Kitabın Türkiye’deki ilk yayıncısı, Kemalist propagandanın en mühim isimlerinden Niyazi Ahmed Banoğlu’dur; mütercimler ise Zahir Güvemli ve M. Râsim Özgen. Tahriflerle dolu bu tercümedeki hataları birer birer açıklayan Yasa, kitapta Atatürk’ün bir konuşmasının şöyle çevrildiğini belirtiyor:
“Beş asırdan fazla bir zamandan beridir ihtiyar bir Arap şeyhinin ortaya sürdüğü ve cahil yobazların tefsir ettiği kaideler ve nazariyeler, Türkiye’de medenî ve ceza kanunlarının esasını teşkil ediyor. Bütün devlet teşkilatına, her vatandaşın yiyeceğine, giyeceğine, uyku ve kalkma vakitlerine kadar müdahale eden odur.
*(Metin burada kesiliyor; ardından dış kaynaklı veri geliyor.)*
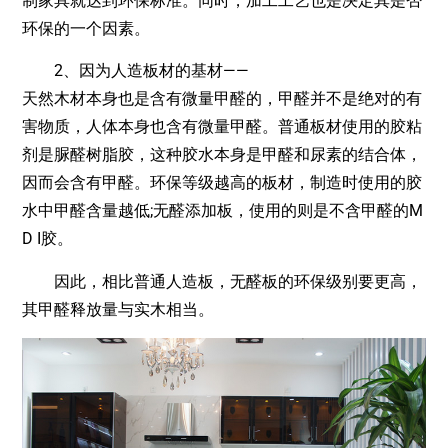
制家具就达到环保标准。同时，加工工艺也是决定其是否
环保的一个因素。
2、因为人造板材的基材——
天然木材本身也是含有微量甲醛的，甲醛并不是绝对的有
害物质，人体本身也含有微量甲醛。普通板材使用的胶粘
剂是脲醛树脂胶，这种胶水本身是甲醛和尿素的结合体，
因而会含有甲醛。环保等级越高的板材，制造时使用的胶
水中甲醛含量越低;无醛添加板，使用的则是不含甲醛的M
D I胶。
因此，相比普通人造板，无醛板的环保级别要更高，
其甲醛释放量与实木相当。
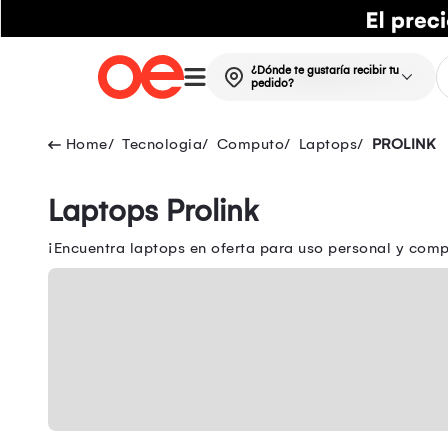
¿Dónde te gustaría recibir tu
pedido?
Tecnologia
Computo
Laptops
PROLINK
Laptops Prolink
¡Encuentra laptops en oferta para uso personal y comp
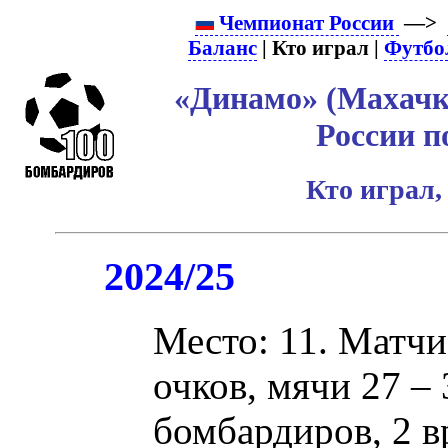
Чемпионат России
—>
Баланс
| Кто играл |
Футбо
«Динамо» (Махачк
России п
Кто играл,
2024/25
Место: 11. Матчи:
очков, мячи 27 – 
бомбардиров, 2 в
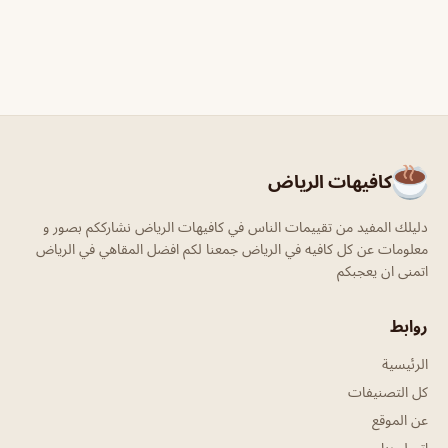
كافيهات الرياض
دليلك المفيد من تقييمات الناس في كافيهات الرياض نشارككم بصور و
معلومات عن كل كافيه في الرياض جمعنا لكم افضل المقاهي في الرياض
اتمنى ان يعجبكم
روابط
الرئيسية
كل التصنيفات
عن الموقع
اتصل بنا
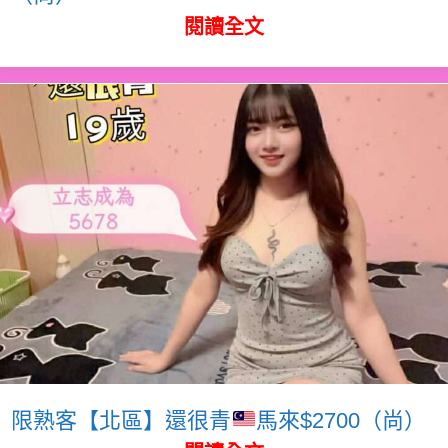
閱讀全文
限熟客【北區】還很青
馬來$2700（尚）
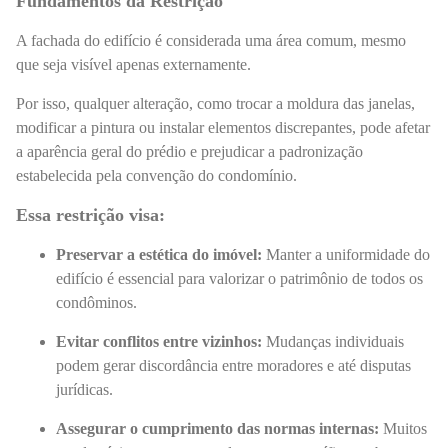
Fundamentos da Restrição
A fachada do edifício é considerada uma área comum, mesmo
que seja visível apenas externamente.
Por isso, qualquer alteração, como trocar a moldura das janelas,
modificar a pintura ou instalar elementos discrepantes, pode afetar
a aparência geral do prédio e prejudicar a padronização
estabelecida pela convenção do condomínio.
Essa restrição visa:
Preservar a estética do imóvel:
Manter a uniformidade do
edifício é essencial para valorizar o patrimônio de todos os
condôminos.
Evitar conflitos entre vizinhos:
Mudanças individuais
podem gerar discordância entre moradores e até disputas
jurídicas.
Assegurar o cumprimento das normas internas:
Muitos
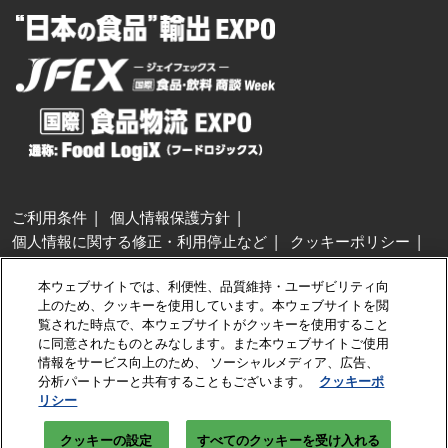
ご利用条件
個人情報保護方針
個人情報に関する修正・利用停止など
クッキーポリシー
展示会・セミナー参加ポリシー
本ウェブサイトでは、利便性、品質維持・ユーザビリティ向
特定商取引法に基づく表示
上のため、クッキーを使用しています。本ウェブサイトを閲
カスタマーハラスメントに対する基本方針
クッキーの設定
覧された時点で、本ウェブサイトがクッキーを使用すること
に同意されたものとみなします。また本ウェブサイトご使用
情報をサービス向上のため、 ソーシャルメディア、広告、
Copyright © RX Japan GK
分析パートナーと共有することもございます。
クッキーポ
リシー
クッキーの設定
すべてのクッキーを受け入れる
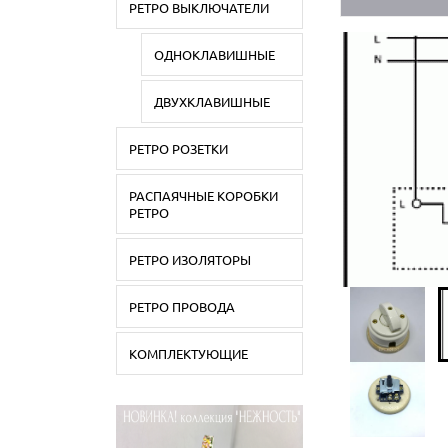
РЕТРО ВЫКЛЮЧАТЕЛИ
ОДНОКЛАВИШНЫЕ
ДВУХКЛАВИШНЫЕ
РЕТРО РОЗЕТКИ
РАСПАЯЧНЫЕ КОРОБКИ
РЕТРО
РЕТРО ИЗОЛЯТОРЫ
РЕТРО ПРОВОДА
КОМПЛЕКТУЮЩИЕ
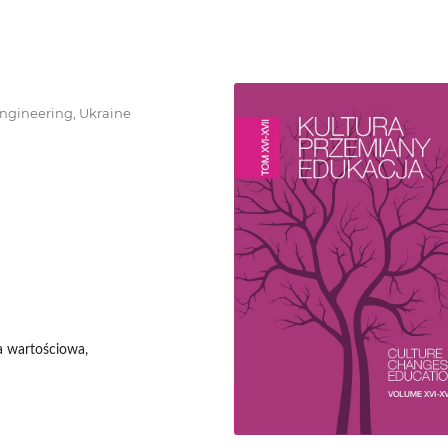
Engineering, Ukraine
ja wartościowa,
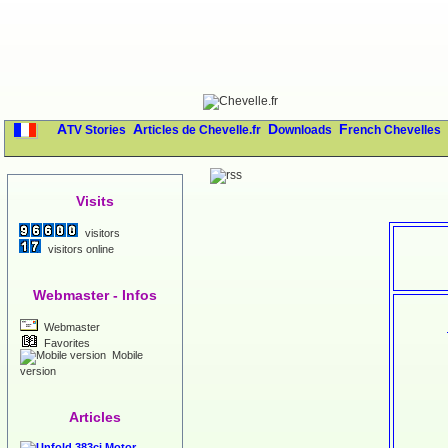
ATV Stories
Articles de Chevelle.fr
Downloads
French Chevelles
Visits
visitors
visitors online
Webmaster - Infos
Webmaster
Favorites
Mobile
version
Articles
383ci Motor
Mekteplerde okutuluyor ve böyle en mahrem düşüncelerine kadar bütün hal ve hareketleri ona uyduruluyor. İslamiyet hayatımızı zehirleyen bir kokmuş leştir.” (1955: 150-151)
Yasa, çevirinin doğrusunu da paylaşıyor:
“Türkiye’de 500 seneden fazla bir zamandan beri ihtiyar bir Arap şeyhinin kaide ve nazariyeleri ile habîs ve echel (kara cahil) ulemâ nesillerinin keyfî tefsirleridir ki medenî kanûn ile cezâ kanûnunun bütün tafsilâtını tespit ettiler. Kanûn-i Esâsî’nin (Anayasanın) şeklini, her vatandaşın hayatının bütün teferruatını, en basit fiil ve hareketlerini, yiyeceğini, yatma-kalkma saatlerini, kılık-kıyafetini, mektepte ne öğreneceğini, âdetlerini, itiyadlarını, hatta en mahrem düşüncelerini dahi hep bunlar tanzim ettiler… Evet, ahlâksız bir bedevînin İslâm denen o saçma ilâhiyâtı, hayatımızı zehirleyen çürümüş bir leştir!”
Yasa’ya göre bu pasajda eksiksiz ve doğru tercüme edilen tek cümle yok ve bu kadarı için bile parantez açıp tevile sapılmış. Mütercime göre “bu sözler, hiç şüphesiz bu yoldaki bazı neşriyattan iktibas edilmiş olmakla” beraber yanlıştır, çünkü “onu, tam da bir Hıristiyan misyonerinin isteyebileceği kadar İslâmiyet düşmanı” göstermektedir. Halbuki o, “Türkün dini Müslümanlıktır” demiştir; halbuki M. Kemal sadece “hurafe ve yobazlığın düşmanı idi”.
Benoist-Méchin’in bu sözleri kafasından uydurmadığı muhakkak olduğu gibi, tahlillerinin de dayanaksız olmadığı aşikârdır. Kendisi bu sözler için 1956 baskısının 451. sayfasında hususen H. C. Armstrong’un Grey Wolf’u ile Stephan Ronart’ın La Turquie d’aujourd’hui’sini kaynak göstermekte, bunlara Nutuk’un 1928 Münih baskısını, TBMM Zabıtları’nı vs. ilave etmektedir.
Benoist-Méchin’in eserinin Bilgi Yayınevi tarafından basılan ikinci tercümesini yapan Büyükelçi Zeki Çelikkol da bir Atatürk fanatiği olarak tercümelerde tahrif yapmaktan çekinmediği gibi bazı sayfaları atmakta da sakınca görmüyor Yasa’nın ifadelerine göre.
Yasa’ya göre Kemalist propagandanın tam bir utanç vesikası olan bir başka “tercüme”nin mütercimi Ahmet Çuhadır. Kum Saati Yayınları tarafından 2001’de Kurt ve Pars başlığıyla basılan bu kitapta da Kemalist propagandayı sıkıntıya sokacak pek çok sayfa tabir caizse buharlaşmış.